Kind befindet sich in Ausbildung
Eine Berücksichtigung als ein in Ausbildung befindliches Kind setzt voraus, dass das Ausbildungsverhältnis weiter besteht. Daran fehlt es, wenn das Kind während der Ausbildung erkrankt und das Ausbildungsverhältnis durch Abmeldung von der Schule, Kündigung oder Aufhebungsvertrag beendet wird (u. a. BFH, Urteil vom 31.08.2021, Az. III R 52/20, Abruf-Nr. 227432).
Kind ist ausbildungsuchend und ausbildungswillig
Im oben geschilderten Fall kommt eine Berücksichtigung als ausbildungsplatzsuchendes Kind in Betracht. Dafür müssen zwei Bedingungen erfüllt sein:
Krankheit darf nicht länger als sechs Monate andauern
Um auf Arbeitsplatzsuche sein zu können, muss die Krankheit vorübergehender Natur sein. Sie darf ihrer Art nach voraussichtlich nicht länger als sechs Monate dauern.
Dabei ist – um den Gleichlauf mit der Feststellung einer Behinderung zu gewährleisten – nicht die (rückblickend) seit Beginn der Erkrankung oder gar seit ihrer erstmaligen ärztlichen Feststellung tatsächlich abgelaufene Zeit, sondern die ihrer Art nach zu erwartende Dauer der von ihr ausgehenden Funktionsbeeinträchtigung maßgebend. Zur Beurteilung dieser Frage ist (ggf.) eine Prognose zur (weiteren) Entwicklung der Funktionsbeeinträchtigung zu stellen (BFH, Urteil vom 31.08.2021, Az.
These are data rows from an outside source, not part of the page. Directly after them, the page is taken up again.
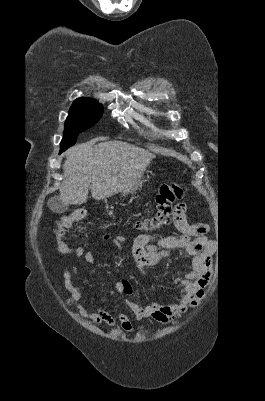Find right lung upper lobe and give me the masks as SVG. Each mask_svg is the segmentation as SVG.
I'll list each match as a JSON object with an SVG mask.
<instances>
[{
	"mask_svg": "<svg viewBox=\"0 0 265 401\" xmlns=\"http://www.w3.org/2000/svg\"><path fill=\"white\" fill-rule=\"evenodd\" d=\"M85 104H98V103L96 102V100H94L92 98L82 97V98H77L76 100H74L72 106L85 105Z\"/></svg>",
	"mask_w": 265,
	"mask_h": 401,
	"instance_id": "cb5924a9",
	"label": "right lung upper lobe"
}]
</instances>
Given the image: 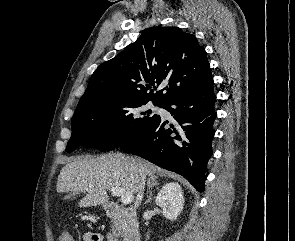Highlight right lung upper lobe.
I'll return each instance as SVG.
<instances>
[{"label":"right lung upper lobe","mask_w":295,"mask_h":241,"mask_svg":"<svg viewBox=\"0 0 295 241\" xmlns=\"http://www.w3.org/2000/svg\"><path fill=\"white\" fill-rule=\"evenodd\" d=\"M212 80L206 51L193 34L177 27H153L94 71L80 101L122 97L163 105ZM159 85L164 88L154 94Z\"/></svg>","instance_id":"right-lung-upper-lobe-1"}]
</instances>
III R 42/19, Abruf-Nr. 227446).
Kind muss weiterhin ausbildungswillig sein
Außerdem muss nachgewiesen werden, dass das Kind trotz vorübergehender Ausbildungsunfähigkeit weiterhin ausbildungswillig ist.
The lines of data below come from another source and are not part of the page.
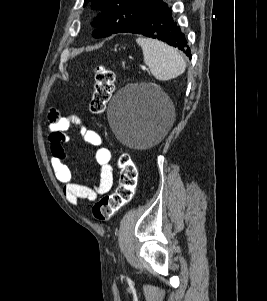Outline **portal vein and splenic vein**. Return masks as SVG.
Instances as JSON below:
<instances>
[{
	"mask_svg": "<svg viewBox=\"0 0 267 301\" xmlns=\"http://www.w3.org/2000/svg\"><path fill=\"white\" fill-rule=\"evenodd\" d=\"M141 68H142V70H146V67H145V66H143V65L141 66Z\"/></svg>",
	"mask_w": 267,
	"mask_h": 301,
	"instance_id": "portal-vein-and-splenic-vein-1",
	"label": "portal vein and splenic vein"
}]
</instances>
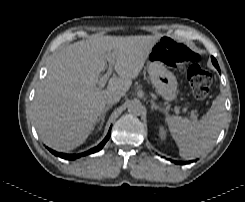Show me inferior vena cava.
Returning a JSON list of instances; mask_svg holds the SVG:
<instances>
[{
    "instance_id": "inferior-vena-cava-1",
    "label": "inferior vena cava",
    "mask_w": 245,
    "mask_h": 202,
    "mask_svg": "<svg viewBox=\"0 0 245 202\" xmlns=\"http://www.w3.org/2000/svg\"><path fill=\"white\" fill-rule=\"evenodd\" d=\"M122 93L119 92V91H112L110 93L107 94L106 96V99H105V102L109 105H113L117 102H119V100L121 99L122 97Z\"/></svg>"
}]
</instances>
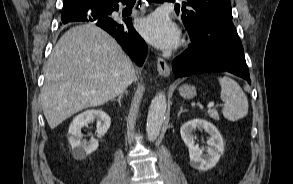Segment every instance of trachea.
<instances>
[{"label":"trachea","mask_w":293,"mask_h":184,"mask_svg":"<svg viewBox=\"0 0 293 184\" xmlns=\"http://www.w3.org/2000/svg\"><path fill=\"white\" fill-rule=\"evenodd\" d=\"M149 2H160V1H163V0H148ZM135 0H131L129 3H134Z\"/></svg>","instance_id":"trachea-1"}]
</instances>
Als Nachweis kommt etwa die von der Verwaltung geforderte schriftliche Erklärung, sich unmittelbar nach Wegfall der gesundheitlichen Hinderungsgründe um eine Berufsausbildung zu bemühen, sie zu beginnen oder fortzusetzen, in Betracht (A 17.2 Abs. 1 S. 4 Dienstanweisung zum Kindergeld). Denkbar sind auch andere Nachweise, etwa dergestalt, dass das Kind
- während der Erkrankung mit der früheren Ausbildungseinrichtung in Kontakt getreten ist und sich konkret über die (Wieder-)Aufnahme der Ausbildung nach dem voraussichtlichen Ende der Krankheit informiert hat;
- sich an eine neue Ausbildungseinrichtung oder die Ausbildungsvermittlung der Agentur für Arbeit mit dem Ziel gewandt hat, eine Ausbildung zwar noch nicht zum nächstmöglichen Ausbildungsbeginn, aber doch jedenfalls nach dem Ende der Erkrankung aufzunehmen (BFH, Urteil vom 31.08.2021, Az. III R 42/19, Abruf-Nr. 227446).
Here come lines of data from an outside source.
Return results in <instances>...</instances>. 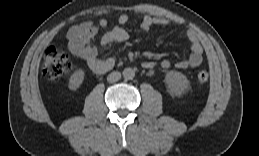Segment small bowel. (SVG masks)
Instances as JSON below:
<instances>
[{"label":"small bowel","instance_id":"obj_1","mask_svg":"<svg viewBox=\"0 0 259 156\" xmlns=\"http://www.w3.org/2000/svg\"><path fill=\"white\" fill-rule=\"evenodd\" d=\"M137 18L140 20L143 30H148L153 26L167 27L170 24V21L164 17L137 15ZM130 20L131 17L129 15L121 14L118 17L117 25L102 35L100 44L102 46H109L114 43L126 41L129 35L123 26ZM107 26L108 21L106 19H100L97 22L87 21L71 27L66 34L70 52L74 56L84 60L89 69L95 74H103L111 70L115 64L114 59L111 57H99L98 49L94 44L97 32L106 29ZM181 33L179 30L178 34ZM186 37L190 41L191 52L185 59L175 64V67L180 70L196 68L200 66L203 61V48L197 33L193 30H189L186 32ZM157 65L162 69H168L171 63L166 59L162 60L159 64L152 61L143 63V67L146 69H153Z\"/></svg>","mask_w":259,"mask_h":156}]
</instances>
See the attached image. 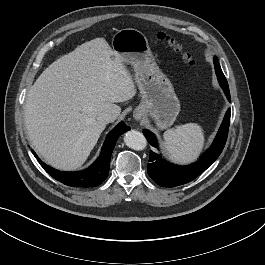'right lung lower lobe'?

Regelmäßig nicht ausreichen wird es, wenn der Kindergeldberechtigte die Familienkasse zunächst unter Verstoß gegen seine Mitwirkungspflicht nicht über den krankheitsbedingten Abbruch einer Ausbildung oder der Bemühungen um eine Ausbildungsstelle informiert, der Familienkasse damit die Möglichkeit der zeitnahen Anforderung eines Nachweises der Ausbildungswilligkeit nimmt und die Ausbildungswilligkeit des volljährigen Kindes erst im Nachhinein rückwirkend pauschal behauptet.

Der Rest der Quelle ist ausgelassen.